Garfield beats Arleta to win the boys’ basketball City title for the first time.


Eventually, Jamaal Barnes realized he simply couldn’t lose his son.

The Garfield High coach didn’t quite see it until this year. His son Jayden was also his point guard, and after two mostly fruitless years, his son had become his point guard. There was no dad in postgame car rides, only Coach, and his son would shut down more often, the reason not dawning on Barnes until his wife told him he had to be both.

“It took a toll on our relationship,” Barnes said of he and Jayden, “because I thought I had to be a coach all the time.”

Eventually, Jayden told him how he was feeling, and Barnes realized, he said, that basketball was just a game. Not life or death. Not worth straining their relationship. And the two have worked on their relationship, drawing a more clear boundary that propelled father and son into Friday night’s Division III City championship game against Arleta.

“If we were to win it and be the first boys’ Garfield basketball team to win it, to bring a championship home to the school, I think it’d be more special because I can say I was able to do it with my son,” Barnes said.

And up by two points Friday with just seconds remaining and a stop needed, Jayden Barnes picked the pocket of Arleta’s Abraham Soto and dove for the loose ball, slapping teammates’ hands in sheer ecstasy after getting fouled. When his jumper went dry, it was two-sport star Jayden’s relentlessness on defense and late-game free throws that earned Garfield a 47-42 win — and first-ever City title in program history.

In front of a crowd roaring the anthemic “East L-A!” at Venice High, Barnes raised the championship trophy to the rafters postgame amidst an explosion of confetti, his son flexing with a smile.

“This’ll forever be a memory near and dear to my heart,” Jamaal Barnes said of winning the title with Jayden.

In front of a roaring home section, they withstood a grueling first half — down 20-19, a veritable football score — and six-point deficit in the fourth quarter when Arleta had every shred of momentum. The Mustangs’ Robert Gomez was dishing and grinding in the post,, and Arleta’s offense had started torching the Bulldogs in the second half.

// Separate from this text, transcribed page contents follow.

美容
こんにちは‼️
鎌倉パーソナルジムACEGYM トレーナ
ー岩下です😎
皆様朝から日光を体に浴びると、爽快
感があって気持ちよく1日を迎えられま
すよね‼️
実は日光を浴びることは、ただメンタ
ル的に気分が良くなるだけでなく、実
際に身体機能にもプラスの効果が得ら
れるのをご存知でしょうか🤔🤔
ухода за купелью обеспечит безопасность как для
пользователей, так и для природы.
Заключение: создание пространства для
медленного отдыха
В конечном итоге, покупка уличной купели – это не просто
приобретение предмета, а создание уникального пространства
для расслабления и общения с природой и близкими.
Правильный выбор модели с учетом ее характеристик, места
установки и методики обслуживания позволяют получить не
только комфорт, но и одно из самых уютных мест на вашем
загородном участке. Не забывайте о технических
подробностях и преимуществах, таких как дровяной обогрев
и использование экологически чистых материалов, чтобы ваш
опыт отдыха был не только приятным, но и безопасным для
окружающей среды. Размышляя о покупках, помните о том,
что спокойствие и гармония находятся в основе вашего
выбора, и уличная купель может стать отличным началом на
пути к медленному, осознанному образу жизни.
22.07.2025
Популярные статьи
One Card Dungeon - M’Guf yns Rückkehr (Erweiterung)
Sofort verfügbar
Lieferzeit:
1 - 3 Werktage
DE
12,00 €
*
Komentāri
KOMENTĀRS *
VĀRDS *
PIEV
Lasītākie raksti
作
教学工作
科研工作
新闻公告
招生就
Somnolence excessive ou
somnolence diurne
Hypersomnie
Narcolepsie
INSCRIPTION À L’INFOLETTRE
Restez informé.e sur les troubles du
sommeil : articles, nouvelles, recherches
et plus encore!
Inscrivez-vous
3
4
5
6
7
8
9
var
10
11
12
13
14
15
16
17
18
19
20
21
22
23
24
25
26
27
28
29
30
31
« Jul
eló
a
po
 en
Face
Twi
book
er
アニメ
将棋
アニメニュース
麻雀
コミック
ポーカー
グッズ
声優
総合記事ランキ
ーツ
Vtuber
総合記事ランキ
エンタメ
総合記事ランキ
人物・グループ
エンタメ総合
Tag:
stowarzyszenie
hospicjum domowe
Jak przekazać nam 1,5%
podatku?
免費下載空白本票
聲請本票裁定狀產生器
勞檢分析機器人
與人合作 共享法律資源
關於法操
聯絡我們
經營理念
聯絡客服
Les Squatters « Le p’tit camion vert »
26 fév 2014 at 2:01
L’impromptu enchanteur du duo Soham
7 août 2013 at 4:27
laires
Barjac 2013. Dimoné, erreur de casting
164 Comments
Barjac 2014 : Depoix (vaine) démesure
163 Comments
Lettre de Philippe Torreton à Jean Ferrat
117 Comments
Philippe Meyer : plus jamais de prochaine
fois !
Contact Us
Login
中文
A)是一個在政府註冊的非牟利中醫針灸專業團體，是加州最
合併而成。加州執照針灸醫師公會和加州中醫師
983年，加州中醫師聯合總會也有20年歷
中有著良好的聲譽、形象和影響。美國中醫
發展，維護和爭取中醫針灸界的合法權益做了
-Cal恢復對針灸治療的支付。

But Garfield, larger than the father and son, is a group of grinders from the Eastside that came all the way back from a 9-17 record last season. And after a putback from center Adam Nouri, a massive three-pointer from senior Giovanni Rosa swung momentum and gave the Bulldogs a one-point lead.

Rosa had been working at a juice shop throughout the season to help support a single-parent family, Barnes said. Last week, in the City semifinals, the coach had to adjust shoot-around around Rosa’s shifts.

“Just seeing them put their big-boy pants on and take care of the things they need to take care of was everything for me,” the coach said of the team’s journey.

And son Jayden finished it off, fouled three times in the final minute and draining the clinching free throws. A standout wide receiver on Garfield’s reigning city-champion football team, he ran over in sheer elation and slapped football coach Lorenzo Hernandez’s hand after a late whistle.

“He’s a high-caliber DI kid,” Hernandez said.

San Pedro wins girls’ Division II City title

With the pressure suddenly turned up, on the wrong end of a 27-8 run, San Pedro junior Noelani Raigans took the inbounds pass and delivered one of the most audacious shots you’ll ever see.

Down by five with less than a minute to play in a raucous City Section Division II title game against Chatsworth, reeling after a corner three by Madison Guerrero, Raigans knew her Pirates needed a three to stay alive.

She had no idea she’d try what came next. It was all happening so fast.

Pushing the ball up the court, in the blink of an eye, she set her feet a couple steps inside half-court and launched a three. Cash. And suddenly, a Chatsworth crowd that threatened reasonable decibel levels was quiet.

“I knew I could hit those,” Raigans said postgame.

Even as Chatsworth threw the kitchen sink at San Pedro in a thrilling overtime affair, the Pirates pulled out a 52-51 win and a City title Friday night behind timely shotmaking from Raigans.

She finished with 17 points, her teammates hoisting her by the legs for postgame photos as she cradled the championship trophy, the San Pedro crowd serenading her with chants of “M-V-P!”

“We didn’t want to get cocky, but we knew that it would be a good game,” Raigans said. “So we’re definitely going to party after this.”

Girls’ soccer

On a waterlogged turf from a pouring day of rain in Los Angeles, Newhall Hart won the Southern Section Division 2 title 1-0 over Harvard-Westlake.

South Gate, meanwhile, beat Canoga Park on penalty kicks to win its third City Division II title.